[Document extract]

..............................

I don't understand, how is this "behind the scenes"? There's only a single question needed to determine if something is on the heap or stack: "Did you put it on the heap yourself (or call code that put it on the heap)?".
I don't think any method of recovering data from that would be very efficient, whether compiler written or human written. I think that's just a big blob of data, and the compiler remembers where each string starts and how long it is, and that's used that wherever it's accessed
A variable created with let within a function can be on the stack or on the heap. Only that when Rust places it on the stack you will get a compiler error Use after Drop. It will first suggest you to define a Borrow Life Time just to eventually find out that you need to copy the data if you want to get it out of a function.
In pointer oriented languages a pointer is not de-allocated if you export it from a function. It keeps being valid just as long as the source is valid.
Why do you say so? Drepper advocated that more than 10 years ago. In fact I'm pretty sure what GLibC does is still more efficient than what Rust compiler is doing (because it avoids penalty of relocations on program startup).
Any language which doesn't have strings null-terminated (ISO Pascal or Ada, e.g.) would do this. Compiler is not human, such things just happen naturally.
I think you are significantly overestimating what compiler Rust may do and what humans can do with C or C++.
True, Rust can do certain microoptimizations which allow us to use things like Option<&Foo> without thinking about inefficiency of additional bool. But they are pretty limited, relatively obvious and are mostly compensating for high-level features of Rust (lack of NULL in safe Rust, e.g.)
It's not even close to what determined speed-oriented developers may do with C or C++.
No, it's always on the stack. The value may manage and control heap-allocated data, but it still lives on the stack itself. For example, while Vec stores its elements on the heap, it still has the pointer to that data and its length on the stack.
Strangely enough that is exactly how MS-DOS stores it's environment variables. One null terminated string, followed by another, and an other.... the whole thing terminated by an extra null at the end.
I happen to know this because I was the one who once forgot about that extra null at the end and was subsequently chided for introducing a bug that randomly consumed up to a whole segment of memory(64K).
The original incarnations of CADSTAR CADSTAR | eCADSTAR were for MS-DOS and stored all the strings that appeared in the user interface like that. Along with an index for quick look up.
It's amazing what one will do to save memory when there is not much of it. Which is still the case in billions of small micro-controllers.
for Application Maintenance reasons I would create the messages normally like this
static const char* msgs[] = {
[ERR1] = "long message for err1",
[ERR2] = "but message for err2 can be longer",
[ERR3] = "or message for err3 can be short"
};
I would never create the messages like
static const char msgs[] = "long message for err1but message for err2 can be longeror message for err3 can be short";
This is certainly the best memory optimized solution.
But how can you show the message for ERR2 now?
Still, the discussion you mentioned exposes that the former method is not optimized.

..............................

[Data]
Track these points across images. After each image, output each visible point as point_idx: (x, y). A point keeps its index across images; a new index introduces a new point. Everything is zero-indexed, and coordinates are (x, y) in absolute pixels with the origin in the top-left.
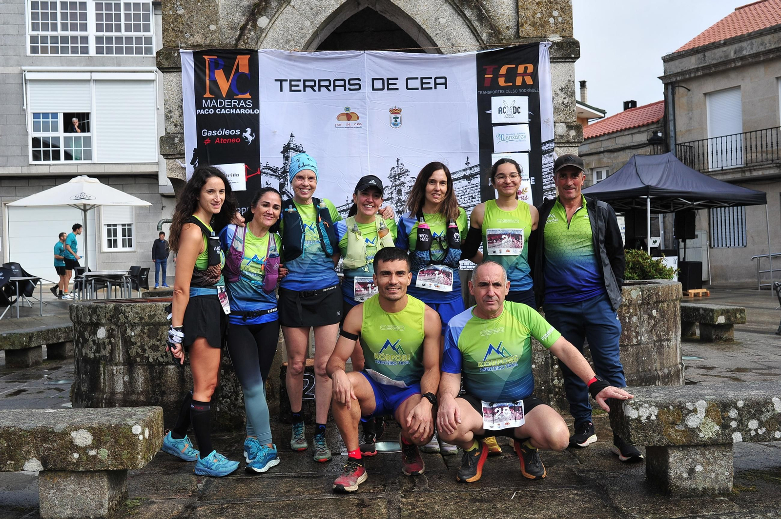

..............................

[Task A]
Repeat the passage of the forum thread on string storage in Rust and C that opens with "Why do you say" and closes with "just happen naturally.", swapping "10 years" for "ten years".
[Task B]
Please write the next part of the forum thread on string storage in Rust and C, picking up after its final post.

[Exercise response A]
Why do you say so? Drepper advocated that more than ten years ago. In fact I'm pretty sure what GLibC does is still more efficient than what Rust compiler is doing (because it avoids penalty of relocations on program startup).
Any language which doesn't have strings null-terminated (ISO Pascal or Ada, e.g.) would do this. Compiler is not human, such things just happen naturally.

[Exercise response B]
Now the macros that the documents introduces require that the Strings are predefined at compile time:
The programmer only has to add the strings, appropriately marked, to a data file which is used in the compilation.
And that I think is the reason Rust insists in immutability where ever possible.
The work you linked to shows that they spent a lot of work and effort in optimizing the memory management of 3 error messages which is only a Micro Optimization. And it will only make a real difference when you have to manage thousands of those messages.
I think I can agree with @VorfeedCanal. For example this comment in the article: I’ve also been told, by people with white in their hair, with an air of misty-eyed revelation, that once you “get” Rust’s memory model of the stack and the heap,1 that things just all fit together wonderfully.
So few developers are actually trained on actual memory models in the OS it is entirely foreign to them. Rust's does not have memory model of stack and heap--that is just the OS as they have been for decades. I find basic OS concepts hard to explain to developers that came up since the days of Java,Ruby,Python,etc. They have had so much hidden from them for their whole years of experience. For example, I just did a large data implementation using Rust and FiFO pipes on Linux. None of my "less white haired" fellow engineers had a clue that FIFO pipes existed.
To those of us coming from C/C++ -- all of it makes entire sense and is exciting to see the control you get back. For me Rust feels like an overdue correction for the past 20 years. That being said--Rust takes some "real" learning if you don't understand the OS architecture.
When I define a local variable inside a function it exists on the stack. It only exists for the lifetime of the function because the stack is unwound when the function returns.
When I want data to outlive the function that creates it then I have to do something else. Like use malloc() in C or new() in C++ or Box in Rust.
The whole notion of stack and heap is fundamental to the way these languages work. This is true in all manner of compiled languages: C, C++, Pascal, PL/M, Rust, many more.
Actual memory models of the OS are not relevant. We know this to be true because we can use these languages without any OS underneath. In fact we write operating systems in such languages.
In short, notions of stack and heap are not peculiar to Rust, they are ancient as the hills and present in many compiled languages. Neither are they anything to do with operating systems.
Speaking as a guy with white hair and misty eyes I totally agree with that. Even if not for the reasons given.
...unless you consider JVM languages "compiled", of course, since in the JVM every object is on the heap, and only references (Rc<RefCell<_>>, in Rust terms) live on stack.
Personally I cannot accept that anything that requires a huge run-time/virtual-machine in order to interpret and execute its intermediate representation as a "compiled language". If I can't simply dump the binary into memory and point the processors program counter at it then it is not compiled.
Let's call it "half compiled".
Of course one could devise a properly compiled language that keeps all its local variables, even things like simple integers, on the heap. That would be kind of silly though.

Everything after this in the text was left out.